Ces projections sont le fait de ce qui nous entoure, et de ce que la société nous renvoie.

Ce serait mentir de dire que cela ne me fait rien de voir les enfants de nos proches obtenir leur bac, passer leur permis, trouver leur première coloc … Je me réjouis pour eux mais cela n’est pas sans un pincement au cœur de tout ce que cela symbolise pour moi comme pour mon fils s’il avait la liberté de ces choix. Ce passage, c’est celui qu’on célèbre. Encore et encore sous diverses façons. En tout cas, pour les autres.

J'ai longtemps été comme tétanisée à l'approche de cet âge symbolique.

Car en ce qui nous concerne, c’est celui où on définit le type de tutelle pour mieux le protéger. J’ai longtemps pleuré rien qu’à cette idée. Je n’étais pas contre, elle était nécessaire. Ce qui me remuait tant, c’était qu’un inconnu énonce les droits de mon enfant en tant qu’adulte en devenir, devant lui.

Lui qui ne supporte pas qu’on relate son parcours avec ses difficultés en sa présence. Les larmes qui coulent en silence sur son visage sont devenues insupportables au fil du temps.

Je fais donc en sorte de le protéger de ce type de démarches qui peuvent le mettre en difficulté et moi avec, par la même occasion. C’est la maman louve, qui se manifeste dans ces moments-là. Et j’ai voulu aussi le protéger de cette étape importante. J’ai toujours fais en sorte, qu’il puisse grandir dans un environnement où on ne lui imposait pas de limite au regard de son handicap. Pour autant, avec le recul et l’aide de l’équipe de sa structure où il est accueilli en IME, j’ai pu regarder les choses sous un autre angle.
════════════════
### Votre travail
a) Réécrivez plus brièvement le paragraphe de l'extrait qui commence par « Je fais donc en sorte », en gardant ses faits principaux.
b) D'après l'extrait, que définit-on pour le fils à cet âge symbolique ?
Appuyez-vous uniquement sur l'extrait.
════════════════
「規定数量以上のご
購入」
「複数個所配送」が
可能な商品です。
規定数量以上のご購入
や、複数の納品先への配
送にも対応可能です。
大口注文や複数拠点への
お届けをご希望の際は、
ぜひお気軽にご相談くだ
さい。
════════════════
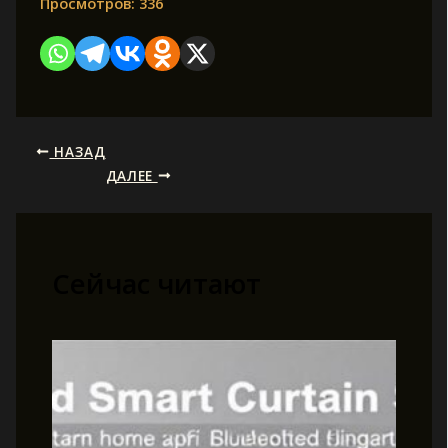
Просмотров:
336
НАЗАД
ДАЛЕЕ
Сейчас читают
════════════════
### Réponses dans l'ordre
a) Comme une maman louve, je protège mon fils des démarches qui peuvent nous mettre en difficulté tous les deux, et j'ai aussi voulu lui épargner cette étape importante. Je l'ai toujours laissé grandir sans limites imposées par son handicap. Mais avec le recul et l'aide de l'équipe de l'IME qui l'accueille, j'ai pu voir les choses autrement.

b) On définit le type de tutelle, pour mieux le protéger.